▶ Activity: Output the full listing below, keeping each line exact.

▶ Information shown:

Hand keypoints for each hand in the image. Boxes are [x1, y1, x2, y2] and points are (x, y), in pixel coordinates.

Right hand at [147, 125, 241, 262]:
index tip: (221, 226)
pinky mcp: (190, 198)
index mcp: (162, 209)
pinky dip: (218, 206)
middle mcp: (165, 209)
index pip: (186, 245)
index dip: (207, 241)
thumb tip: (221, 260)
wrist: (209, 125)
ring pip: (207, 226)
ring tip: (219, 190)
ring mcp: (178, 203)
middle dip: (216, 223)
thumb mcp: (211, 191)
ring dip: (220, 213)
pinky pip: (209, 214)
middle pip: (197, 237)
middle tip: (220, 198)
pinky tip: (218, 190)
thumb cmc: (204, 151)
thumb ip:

▶ Solved problem:
Hand keypoints for each hand in the image. Boxes are [x1, y1, x2, y2] and points are (x, y), in pixel coordinates.

Right hand at [147, 125, 241, 262]:
index tip: (221, 226)
pinky mcp: (190, 198)
index mcp: (162, 209)
pinky dip: (218, 206)
middle mcp: (165, 209)
index pip: (186, 245)
index dip: (207, 241)
thumb tip: (221, 260)
wrist: (209, 125)
ring pip: (207, 226)
ring tip: (219, 190)
ring mcp: (178, 203)
middle dip: (216, 223)
thumb mcp: (211, 191)
ring dip: (220, 213)
pinky pip: (209, 214)
middle pip: (197, 237)
middle tip: (220, 198)
pinky tip: (218, 190)
thumb cmc: (204, 151)
thumb ip:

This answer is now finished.